FREKANSINIZIN HAYATINIZA YÖN VERDİĞİNİ BİLİYOR MUYDUNUZ?

Uluslararası Sertifikalı Thetahealing Uygulayıcısı Elif SEÇGİN

Instagram: @scgnelif

Tüm olumsuz duygularınızdan arınmanın zamanı gelmedi mi? Peki ya affetme erdemini hayatınıza katarak neleri değiştirebileceğinizi hiç düşündünüz mü? Evrene enerji gönderirken tüm yalınlığı ve spesifik haliyle ifade etmenizin önemini biliyor musunuz? 

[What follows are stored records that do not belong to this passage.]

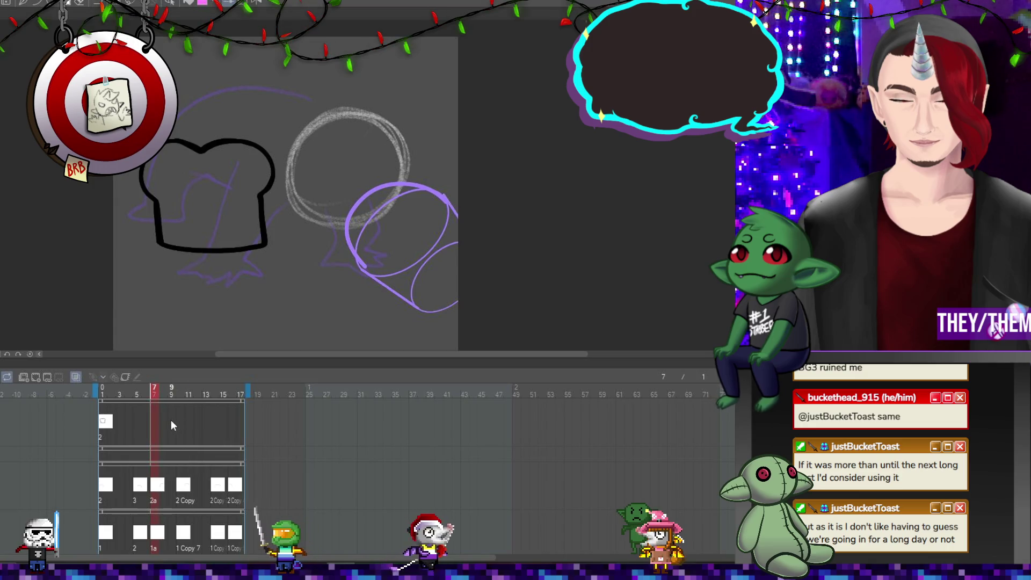
right_click(156, 423)
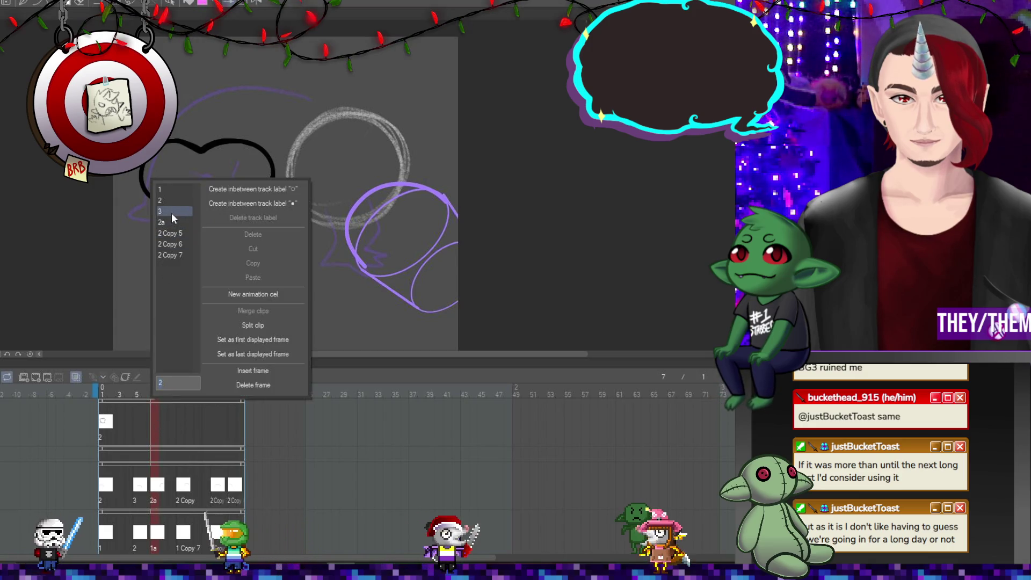
click(172, 212)
click(179, 423)
right_click(179, 424)
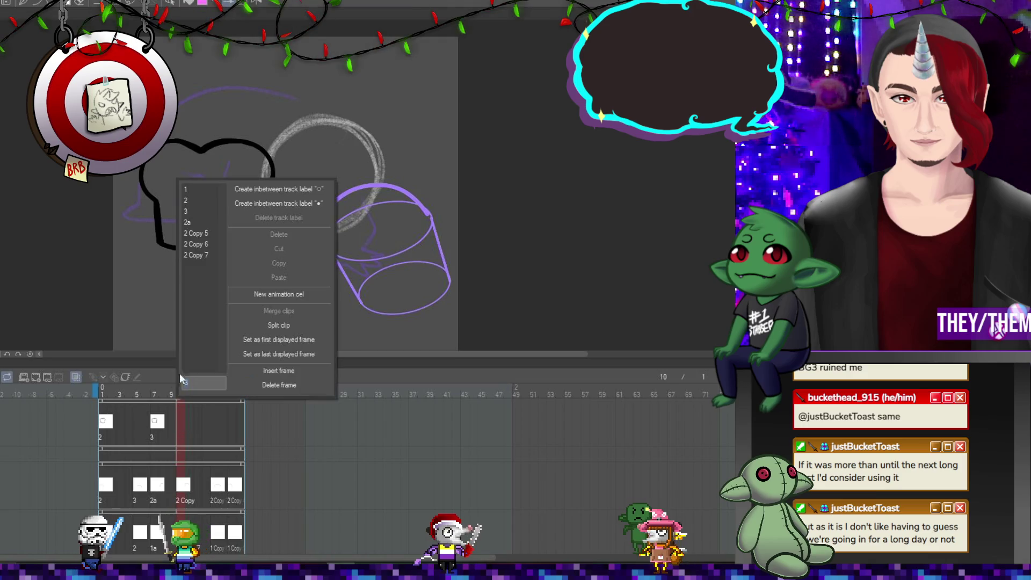
click(194, 221)
Place a copy of cel 2 at frame 16, then check frames 5 and 2.
click(210, 425)
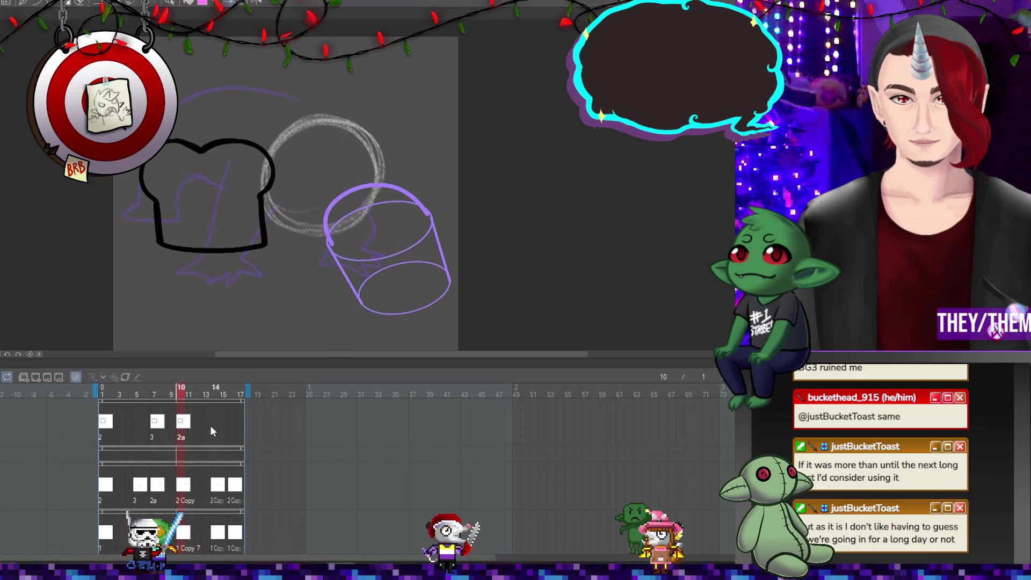
right_click(214, 423)
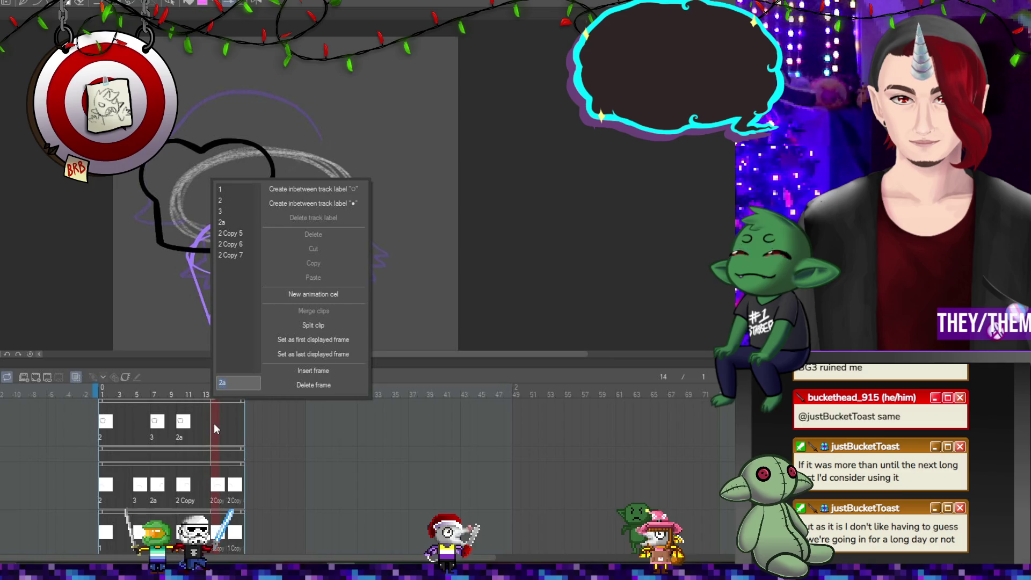
click(232, 423)
click(232, 423)
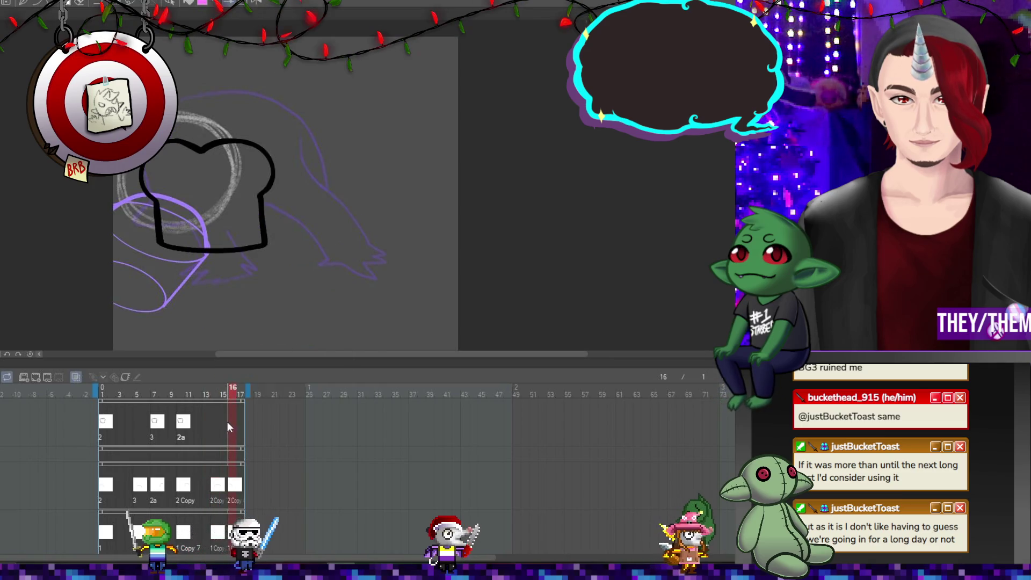
right_click(230, 423)
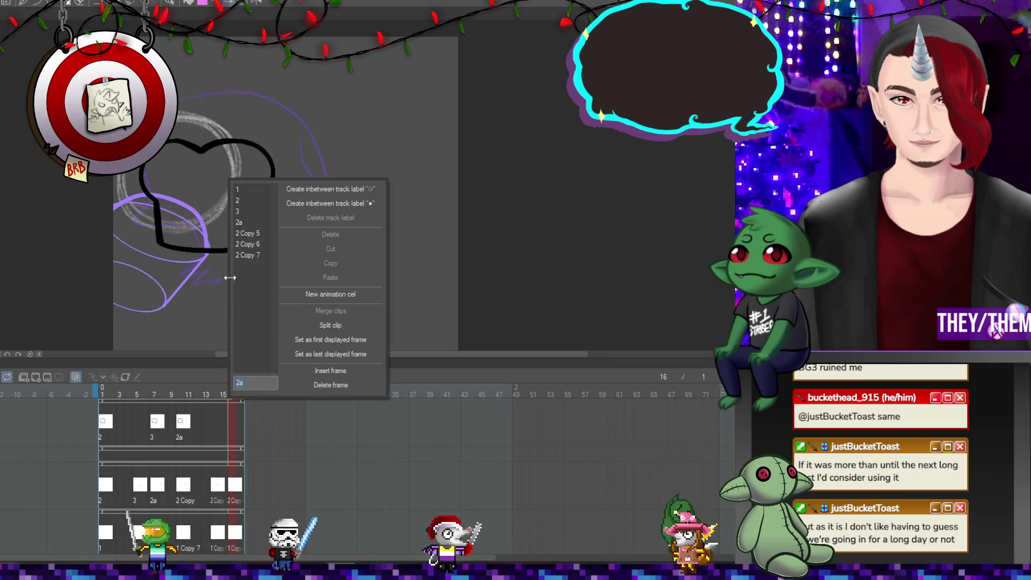
click(252, 243)
click(137, 423)
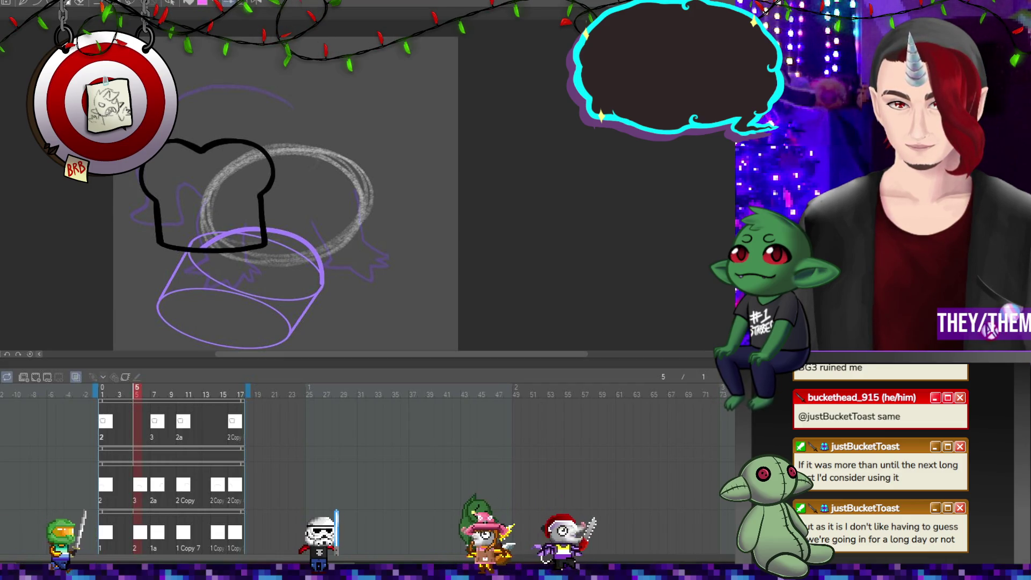
click(109, 422)
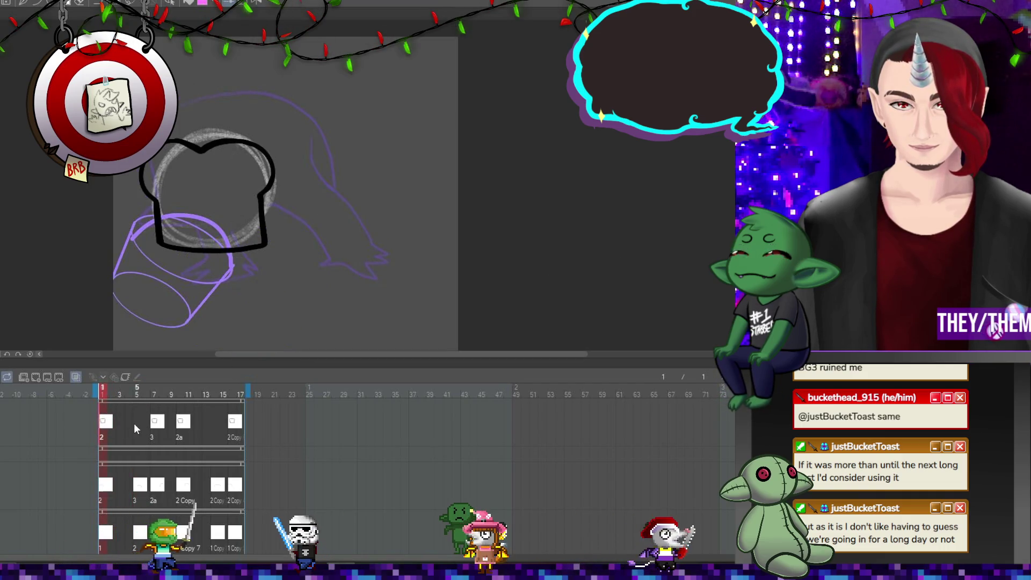
Scrub to frame 7, show rulers, and move its black outline up-right onto the circle sketch.
click(133, 423)
click(161, 428)
mouse_move(160, 428)
mouse_down()
mouse_move(144, 427)
mouse_move(158, 425)
mouse_up()
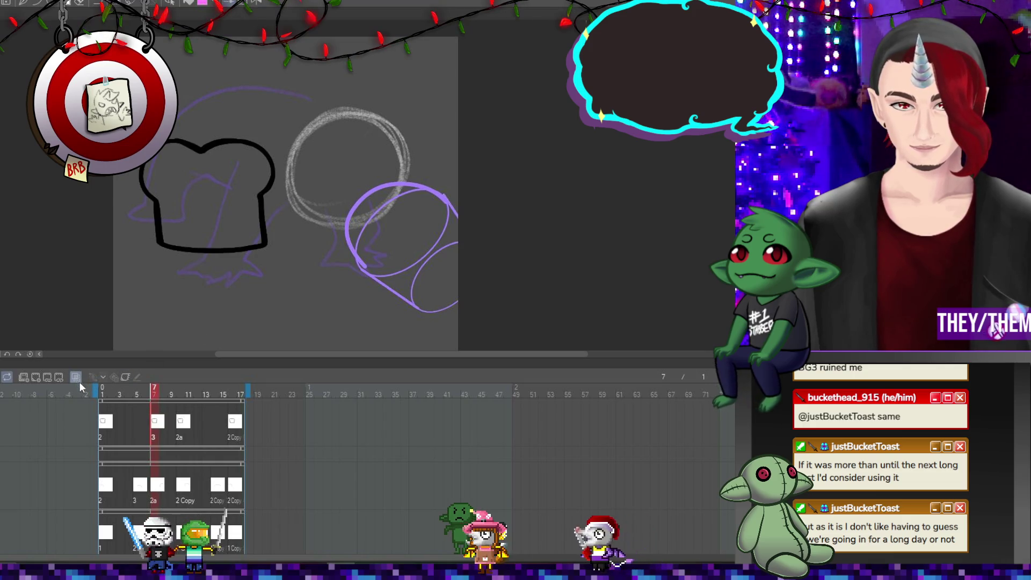
mouse_move(156, 427)
mouse_down()
mouse_move(105, 427)
mouse_move(159, 427)
mouse_up()
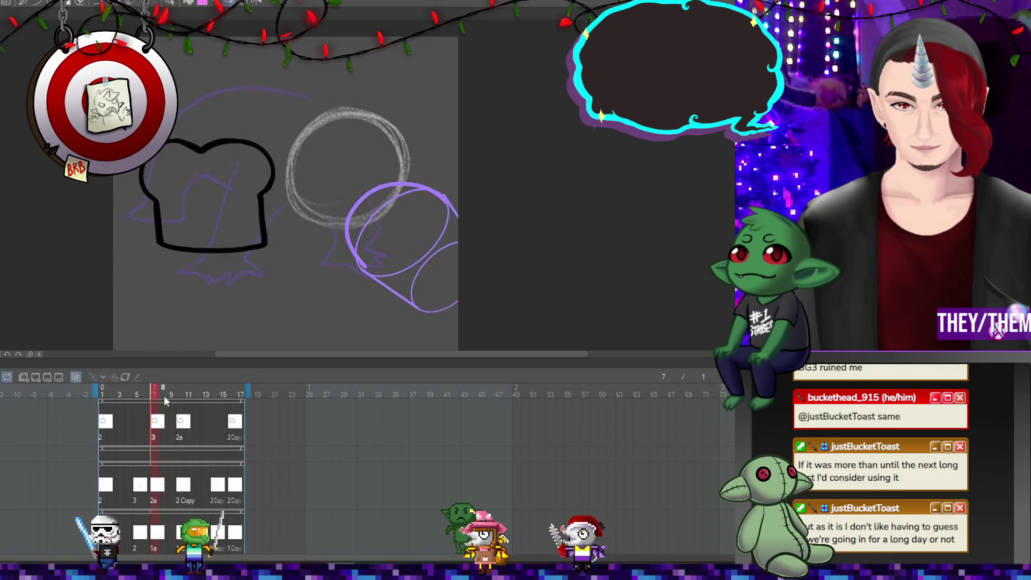
key(ctrl+r)
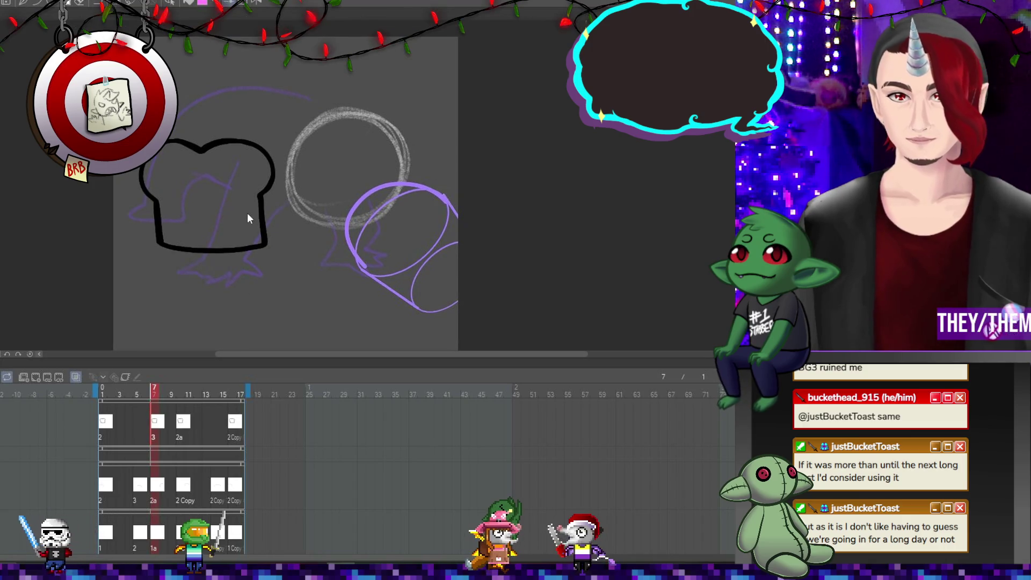
key(ctrl+t)
mouse_move(235, 202)
mouse_down()
mouse_move(374, 176)
mouse_move(400, 198)
mouse_up()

“Hepimiz aslında bir frekanstan ibaretiz ve biz hangi frekansı istersek evren ya da yaratıcı (hangi isimle adlandırmak isterseniz) bize onu gönderir” tanımını çok duymuşsunuzdur. Bu cümlede önemli olan nokta ise bilinçaltınız tarafından duygularınızın ve bakış açınızın nasıl yönetildiğidir. Başınıza hep aynı olaylar şekil değiştirerek geliyorsa durup bir düşünmenin zamanı çoktan gelmiş de geçiyor diyebiliriz. Buradaki kötü durum her ne ise (aldatılmak, parasız kalmak, dolandırılmak, aynı tip erkeklere/kadınlara aşık olmak, monoton bir yaşam sürmek vb. birçok durum) aslında bir şekilde alışkanlık edindiğimiz acılar olduğu için bilinçaltımızın kendini konfor alanında hissedip o alandan dışarı adım atmak istememesinden kaynaklanıyordur. Geçmiş tecrübelerimizle zihinlerimize kodlanmış ifadeler aslında en çok düşmekten korktuğumuz durumların kendisidir. Tabi ki çocuklukta yaşamış olduğumuz travmalarımızın haricinde hayatta başımıza gelen durumlar veya geçmiş yaşamda bizim ya da atalarımızın tarafından üzerimize yapışan acı tecrübelerimizin bilinçaltı kodlarının ana malzemesini oluşturmaktadır. Her ruhun farkındalık evresine bağlı olarak uyanışa geçme zamanları farklılık gösterir. İşte bu noktada ThetaHealing dediğimiz farkındalık çalışmaları ile kişinin farkında bile olmadan taşıdığı olumsuz kalıpları kırarak ikinci adıma geçiyoruz. Seanslar kişiye ve yaşanan tecrübelere bağlı olarak değişkenlik göstererek bizi beklediğimiz ve bilinen olayların dışında bambaşka diyarlara götürebiliyor. Bilinçaltınızın tamamen açıldığı seanslarda kişiler hipnoz gibi bir uyku ve kendini bilmezlik halinde olmadan belirli birkaç soruyu cevaplandırarak uygulayıcıyı yönlendirmektedir. En derin noktaya geldiğimizde ise bulduğumuz olumsuz inanç kalıplarını saniyesinde değiştirip fiziksel olarak bu değişime “öncesi ve sonrası” gibi ifade edebileceğimiz şekilde danışanlarında gözlemlemesini sağlıyoruz. Çünkü çoğu zaman görmediğimiz bir şeyin filizlenmeye başladığına inanmak daha zorlayıcı olabiliyor. Ve aynı zamanda “değişime şahit olmak” seansın bir basamağını oluşturuyor. 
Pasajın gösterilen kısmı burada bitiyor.